Inspired by previous projects (whisper.cpp) and shocked by the appearance of Meta's Llama model for free use, Georgi realized that to run the model required the use of PyTorch-type framework, which was an additional burden on the machine.

As with some of his other projects, he started an implementation in C (and C++) that had efficiency as its flagship. The challenge, which was not a small one, was to make a platform to load the model (Llama) on computers with modest specifications.

What started as a personal challenge exploded and is now surrounded by a large community that contributes to all aspects: adaptation to other models, creation of an interface, server mode, etc. and even a new model format adapted to the internal architecture of llama.cpp.

In fact, the project is used by many services that are just a mere layer on top of llama.cpp. Interestingly, although the original name is llama.cpp, as mentioned above, it currently supports numerous models.

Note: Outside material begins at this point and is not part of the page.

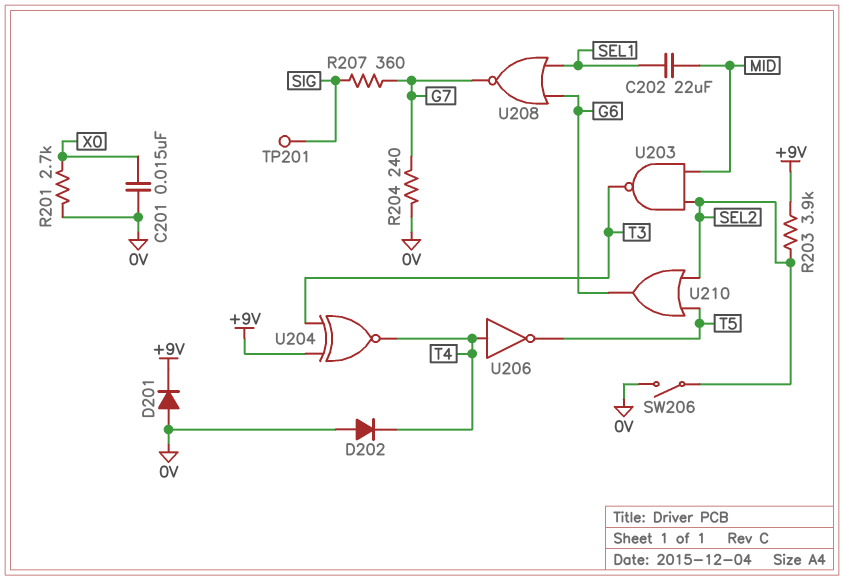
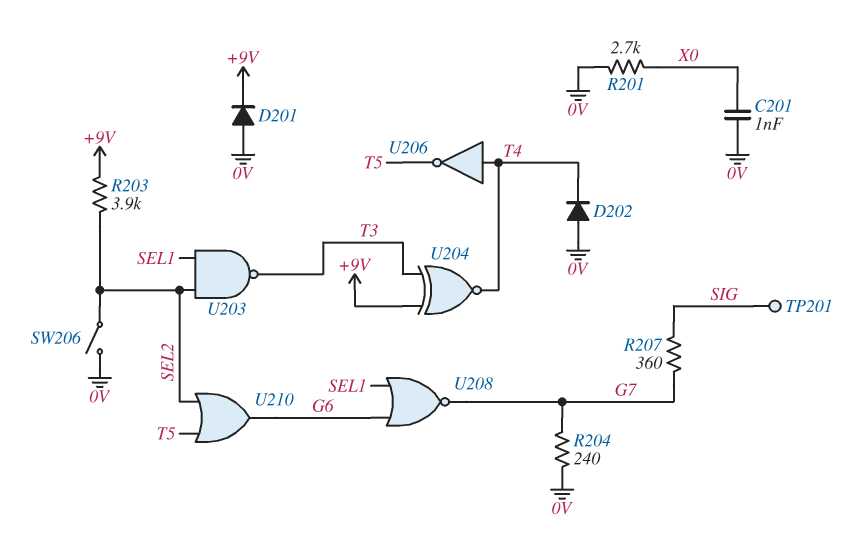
C201: 15nF (0V, X0) -> 1nF (0V, X0)
C202: 22uF (MID, SEL1) -> none
U203: NAND (in MID, in SEL2, out T3) -> NAND (in SEL1, in SEL2, out T3)

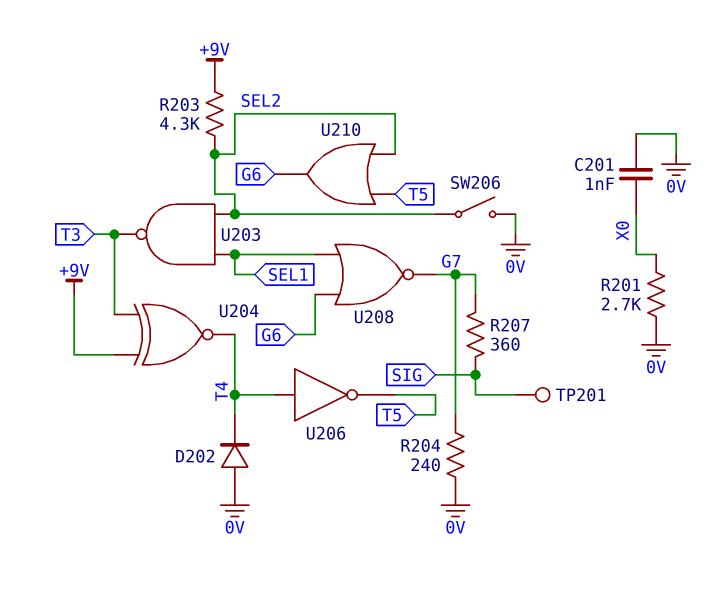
D201: diode (A 0V, K +9V) -> none
R203: 3.9k (+9V, SEL2) -> 4.3k (+9V, SEL2)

Thanks to the contributors of the project, its installation is simple. Just download the precompiled file from the publication page.

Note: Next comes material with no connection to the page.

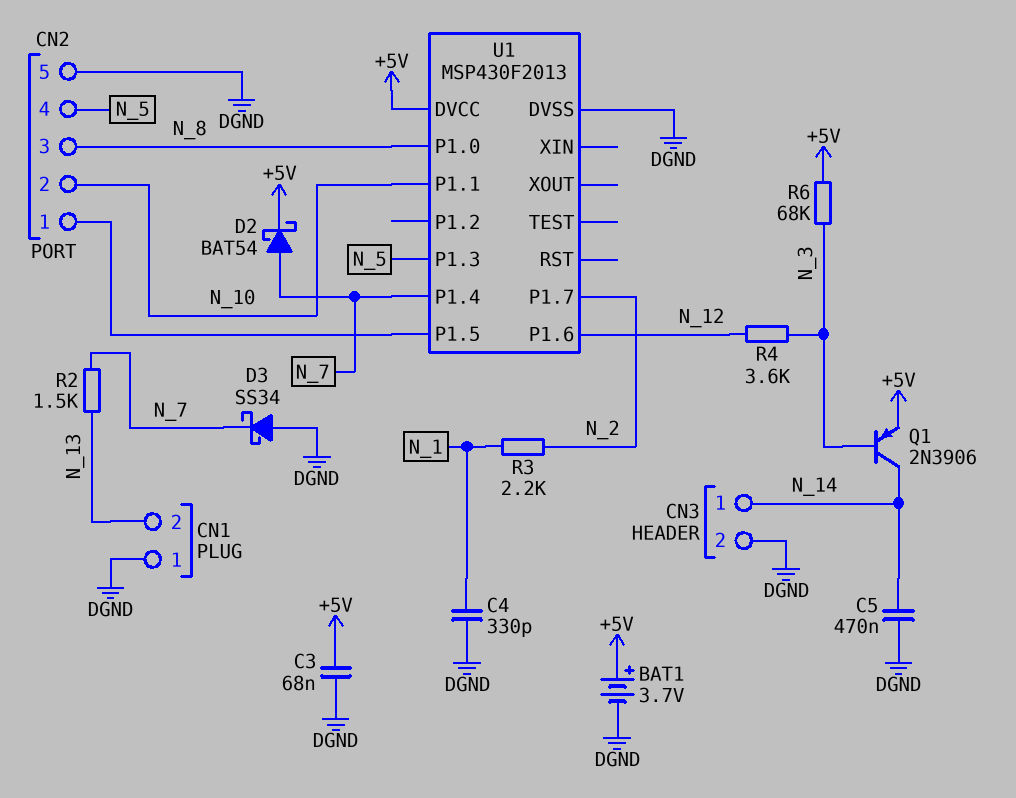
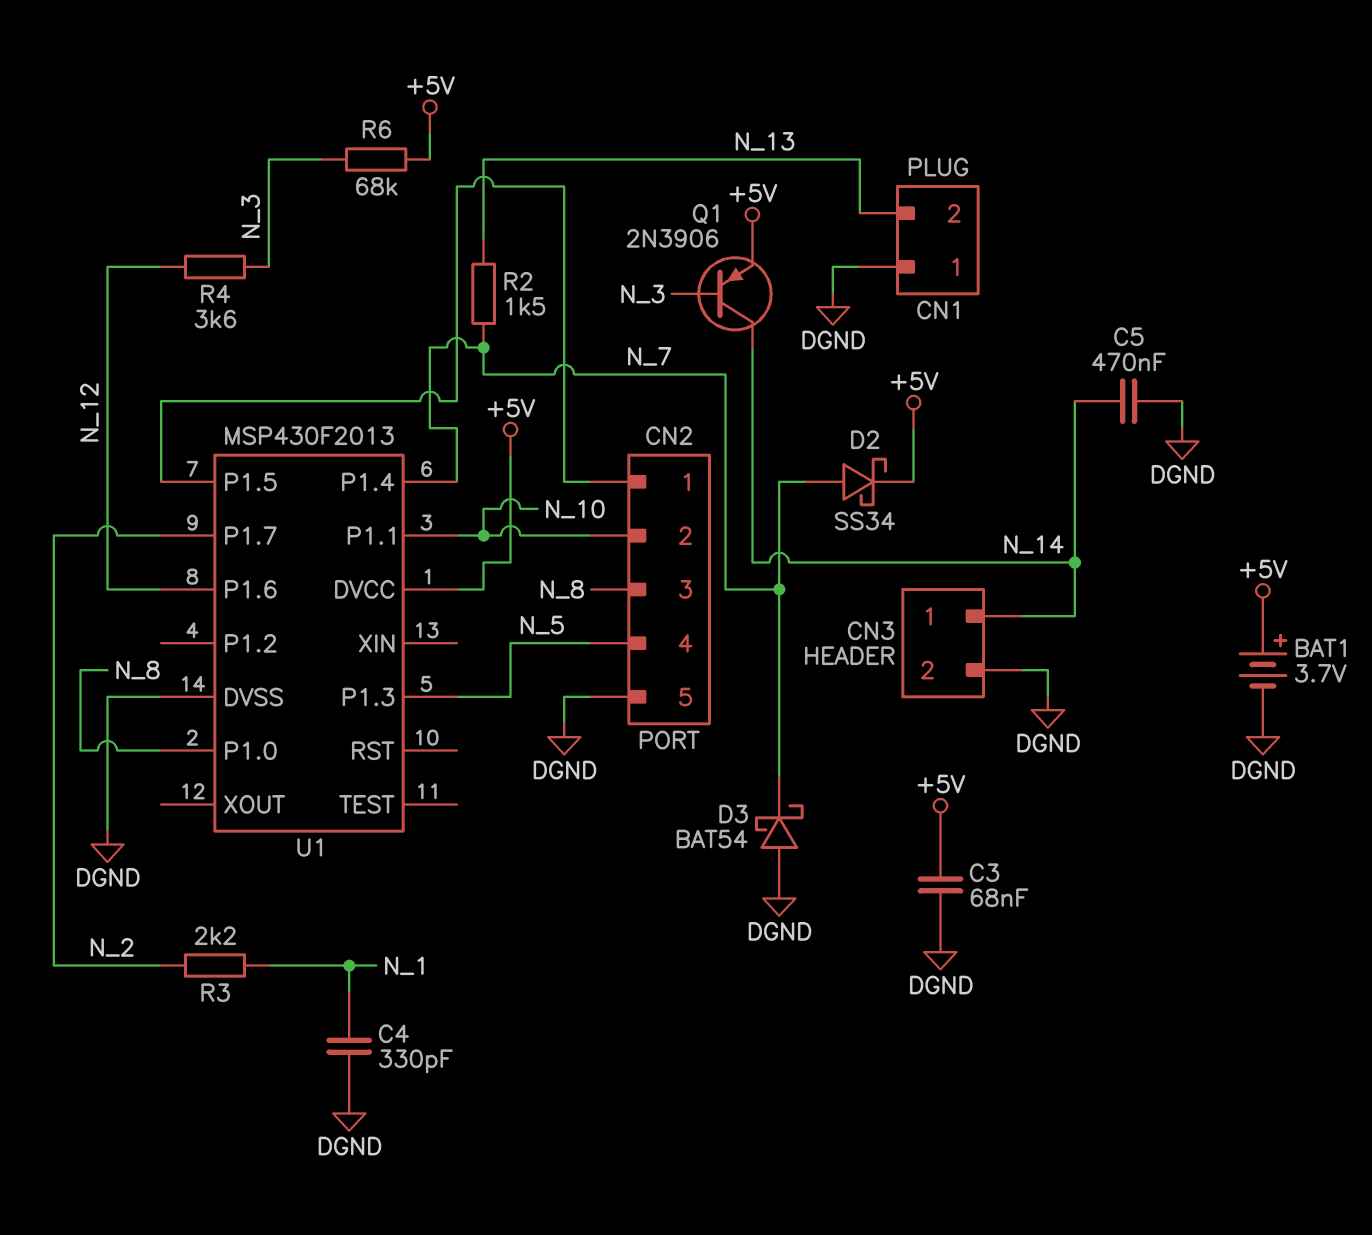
D2: schottky BAT54 (A N_7, K +5V) -> schottky SS34 (A N_7, K +5V)
D3: schottky SS34 (A DGND, K N_7) -> schottky BAT54 (A DGND, K N_7)

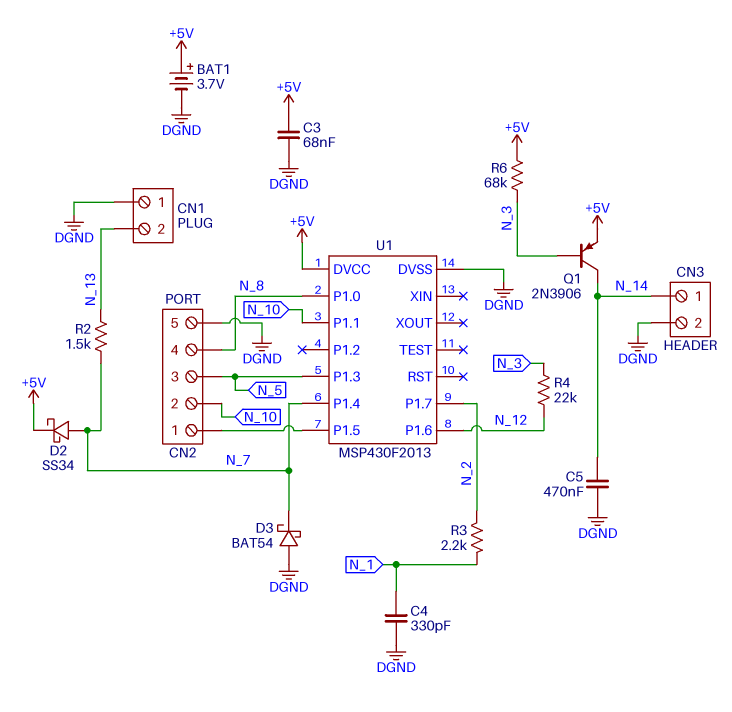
CN2 pin 3: N_8 -> N_5
CN2 pin 4: N_5 -> N_8
R4: 3.6k (N_3, N_12) -> 22k (N_3, N_12)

Once installed, it presents us with a series of command line tools. Although the appearance is reminiscent of an environment exclusively for advanced users, setting up the server and its web interface is a relatively simple process.

Of course, we will have to download the model (something tremendously simple, just explore the models with format converted to GGUF.)

Once downloaded and from the installation folder where the 📍"llama-server" command is, this is all we have to do:

Once the server is up, we visit 📍“localhost:8080” in the browser and we will see an interface that will remind us of ChatGPT through which we will be able to “chat” with it.

Conclusions

LLMs are not only here to stay but to become a big part of our lives. This is just the beginning. We will foreseeably see how they will increase their context, their affinity with our questions and conversations or their knowledge of the medium and the context of the conversation.

We have not talked about models for generating media formats: photos, videos, etc. That would be something else for another article. But it is possible to load models that take care of these tasks.

The purpose of this article is simply to show that we do not need either a big machine to use models or online services to take advantage of them and start experimenting with AI at home.